Su un altro, forse più fondamentale, la psicosi è parte dell’esperienza umana perché è legata a ciò che ci rende umani. Questo è in particolare il caso di credenze illogiche note come delusioni. Le delusioni sono legate al fondamentale bisogno umano di dare un senso alle informazioni disordinate con le quali siamo circondati. Molte cose accadono nel mondo e nella vita, ed è una sfida particolare per noi come umani vederli come casuali o non accadere per una ragione particolare. Quando si sviluppa un’illusione, le persone stanno cercando di dare un senso a ciò che è insensato e lo intrecciano in una storia coerente. A volte la storia che viene sviluppata facilita il senso del proprio significato nel mondo, qualcosa che anche le persone hanno bisogno di stabilire. In un resoconto personale delle sue passate psicosi, la ricercatrice britannica Clara Humpston ha articolato questo bene, ricordando: “Ogni gesto di estranei per la strada era diventato un segnale e un messaggio per me. Non potevo decodificare facilmente i loro messaggi e dovevo assegnare loro significati indipendentemente dal fatto che ci fosse o meno un significato in primo luogo. Era uno stato permanente di “deve esserci un significato in quello che ho appena osservato – che cos’è?” ”

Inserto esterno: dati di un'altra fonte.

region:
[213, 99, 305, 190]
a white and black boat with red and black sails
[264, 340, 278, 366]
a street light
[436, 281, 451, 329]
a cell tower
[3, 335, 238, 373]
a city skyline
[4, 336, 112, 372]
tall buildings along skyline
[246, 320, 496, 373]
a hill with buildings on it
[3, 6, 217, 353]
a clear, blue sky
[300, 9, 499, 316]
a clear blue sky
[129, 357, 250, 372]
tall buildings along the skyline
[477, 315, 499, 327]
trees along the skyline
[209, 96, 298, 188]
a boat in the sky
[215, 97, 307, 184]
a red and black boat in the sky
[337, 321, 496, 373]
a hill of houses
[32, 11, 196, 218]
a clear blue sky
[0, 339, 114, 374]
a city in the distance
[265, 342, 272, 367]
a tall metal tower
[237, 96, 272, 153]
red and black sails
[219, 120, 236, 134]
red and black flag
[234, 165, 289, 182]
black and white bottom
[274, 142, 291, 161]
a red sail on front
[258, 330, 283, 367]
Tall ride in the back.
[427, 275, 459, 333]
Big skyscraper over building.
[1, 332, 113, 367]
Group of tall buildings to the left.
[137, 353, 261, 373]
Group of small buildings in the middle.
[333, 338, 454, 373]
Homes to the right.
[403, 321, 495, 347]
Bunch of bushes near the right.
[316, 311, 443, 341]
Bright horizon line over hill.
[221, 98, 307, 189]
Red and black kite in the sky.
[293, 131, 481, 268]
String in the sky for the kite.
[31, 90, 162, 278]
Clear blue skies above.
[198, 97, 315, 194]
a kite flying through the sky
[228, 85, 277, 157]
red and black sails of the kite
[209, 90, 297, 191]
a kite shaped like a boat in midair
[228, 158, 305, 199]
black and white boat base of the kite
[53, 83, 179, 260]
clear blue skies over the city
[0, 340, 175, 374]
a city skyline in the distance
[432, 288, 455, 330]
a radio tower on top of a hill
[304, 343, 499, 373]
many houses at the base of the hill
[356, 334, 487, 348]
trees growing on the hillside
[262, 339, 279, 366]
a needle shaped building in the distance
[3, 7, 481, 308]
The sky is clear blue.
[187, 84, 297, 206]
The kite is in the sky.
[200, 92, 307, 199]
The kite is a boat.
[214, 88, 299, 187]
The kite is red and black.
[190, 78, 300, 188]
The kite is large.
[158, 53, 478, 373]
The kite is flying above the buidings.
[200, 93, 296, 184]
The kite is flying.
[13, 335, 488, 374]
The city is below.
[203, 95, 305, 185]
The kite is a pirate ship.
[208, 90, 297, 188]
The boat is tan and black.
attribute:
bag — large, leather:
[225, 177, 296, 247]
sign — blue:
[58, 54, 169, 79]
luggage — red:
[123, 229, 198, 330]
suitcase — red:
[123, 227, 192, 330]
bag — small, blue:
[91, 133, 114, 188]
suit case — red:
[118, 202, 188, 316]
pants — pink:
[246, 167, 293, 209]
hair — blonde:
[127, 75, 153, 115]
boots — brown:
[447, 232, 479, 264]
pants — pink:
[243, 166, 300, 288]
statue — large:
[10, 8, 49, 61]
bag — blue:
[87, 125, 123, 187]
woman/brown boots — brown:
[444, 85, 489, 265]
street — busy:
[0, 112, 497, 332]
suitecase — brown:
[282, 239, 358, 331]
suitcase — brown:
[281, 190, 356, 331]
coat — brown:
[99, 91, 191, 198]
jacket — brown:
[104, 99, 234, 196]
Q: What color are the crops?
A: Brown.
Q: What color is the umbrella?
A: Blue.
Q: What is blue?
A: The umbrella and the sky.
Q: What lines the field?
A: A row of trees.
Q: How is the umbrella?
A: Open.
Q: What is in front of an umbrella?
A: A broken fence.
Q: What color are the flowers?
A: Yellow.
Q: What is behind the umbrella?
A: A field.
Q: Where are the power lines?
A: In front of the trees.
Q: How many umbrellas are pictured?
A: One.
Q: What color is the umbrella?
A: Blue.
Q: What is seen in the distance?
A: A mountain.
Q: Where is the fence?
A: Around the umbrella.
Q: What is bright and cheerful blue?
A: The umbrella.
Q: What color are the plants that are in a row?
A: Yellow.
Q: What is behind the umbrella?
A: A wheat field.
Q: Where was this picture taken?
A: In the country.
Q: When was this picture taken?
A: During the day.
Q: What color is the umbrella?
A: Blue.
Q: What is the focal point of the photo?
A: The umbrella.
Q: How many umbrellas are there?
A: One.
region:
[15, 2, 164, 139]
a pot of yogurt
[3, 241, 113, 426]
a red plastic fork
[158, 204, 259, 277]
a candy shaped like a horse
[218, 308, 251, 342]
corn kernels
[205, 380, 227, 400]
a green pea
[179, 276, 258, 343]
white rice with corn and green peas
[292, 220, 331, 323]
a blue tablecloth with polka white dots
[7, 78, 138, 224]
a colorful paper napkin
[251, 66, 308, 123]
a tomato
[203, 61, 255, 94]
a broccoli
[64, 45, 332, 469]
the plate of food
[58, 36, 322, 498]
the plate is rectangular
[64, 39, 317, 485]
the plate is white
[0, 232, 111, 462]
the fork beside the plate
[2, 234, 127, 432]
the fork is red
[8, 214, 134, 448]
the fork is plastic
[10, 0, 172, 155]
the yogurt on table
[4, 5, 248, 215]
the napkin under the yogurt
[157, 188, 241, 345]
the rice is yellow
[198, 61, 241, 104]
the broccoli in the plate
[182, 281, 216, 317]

Le delusioni sono illogiche, certo, ma lo sono anche molte delle storie “normative” che le persone condividono nella società, come le credenze soprannaturali e le teorie cospirative. L’approvazione delle teorie cospirative (alcune francamente bizzarre) aumenta e cala, ma in determinati momenti nel tempo, i sondaggi hanno rilevato che fino a un terzo degli americani ha approvato punti di vista come l’atterraggio dell’Apollo della Luna è stato simulato, che gli attacchi dell’11 settembre sono stati orchestrato dal governo degli Stati Uniti, o che un presidente degli Stati Uniti non era in realtà un cittadino e aveva falsificato il suo certificato di nascita. Sebbene illogiche, queste opinioni non sono delusioni perché sono sostenute da ampi gruppi di persone, ma condividono con le delusioni la loro origine nel bisogno umano di trovare una risposta “nascosta” che spieghi ciò che è sconvolgente o apparentemente incomprensibile (almeno per alcuni persone).

Niente di tutto ciò riduce l’impatto significativo che la psicosi ha sulle persone quando è persistente e pervasivo nella propria vita. La psicosi influisce sulle relazioni, il lavoro, l’alloggio e la salute. Ma anche lo stigma: discriminazione, rifiuto sociale, microaggressioni e persino crimini di odio. Se riusciamo a diminuire lo stigma, abbiamo almeno vinto parte della battaglia.